SAN ANTONIO (KXAN) — The Texas doctor who said he performed an abortion to challenge the state’s new restrictions has received the challenge he’d hoped for — a civil lawsuit has been filed against the San Antonio-based physician.
The Washington Post reports Dr. Alan Braid faces a lawsuit after admitting he’d performed an abortion on a woman after the six-week period currently allowed by Texas’ recently adopted abortion laws. Texas’ Senate Bill 8 has been widely condemned by opponents, who say six weeks is so early into a pregnancy many people may not even realize they’re pregnant.
The narrow window has been viewed by many, including Braid, as an abortion ban in disguise.
In a Saturday opinion piece that appeared in The Washington Post, “Why I violated Texas’ extreme abortion ban,” Braid revealed the abortion was provided while the patient was in her first trimester but after six weeks had passed — purposely violating SB 8.
Braid wrote: “I fully understood that there could be legal consequences — but I wanted to make sure that Texas didn’t get away with its bid to prevent this blatantly unconstitutional law from being tested.”
The man who filed the lawsuit is an Arkansas resident and former lawyer Oscar Stilley, the Washington Post reports. Stilley said he filed the lawsuit because he believes SB 8 — which allows individuals to sue those who aid in abortions for at least $10,000 — should face legal critique.
“If the state of Texas decided it’s going to give a $10,000 bounty, why shouldn’t I get that 10,000 bounty?” Stilley asked the post. He filed the lawsuit in Bexar County, Texas.

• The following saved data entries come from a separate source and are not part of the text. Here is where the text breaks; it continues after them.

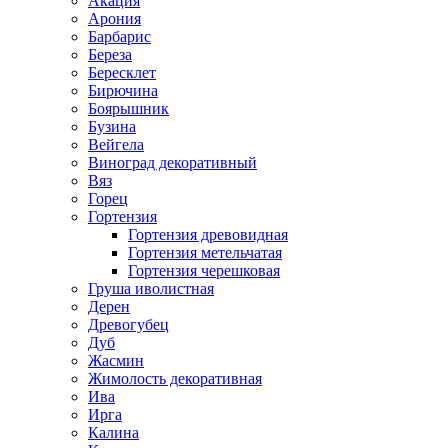
Акация
Арония
Барбарис
Береза
Бересклет
Бирючина
Боярышник
Бузина
Вейгела
Виноград декоративный
Вяз
Горец
Гортензия
Гортензия древовидная
Гортензия метельчатая
Гортензия черешковая
Груша иволистная
Дерен
Древогубец
Дуб
Жасмин
Жимолость декоративная
Ива
Ирга
Калина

Stilley is currently serving a 15-year home confinement sentence after a tax fraud conviction, the Washington Post reports.
SB 8 has faced national and international criticism, with President Joe Biden calling it “unconstitutional chaos,” and U.S. Attorney General Merrick Garland promising the U.S. Department of Justice would protect those seeking abortions while it urgently works to protect access to abortion.
The bill even made it up to the U.S. Supreme Court, which ultimately let the law stand. Stilley’s lawsuit marks a new beginning in legal challenges to SB 8.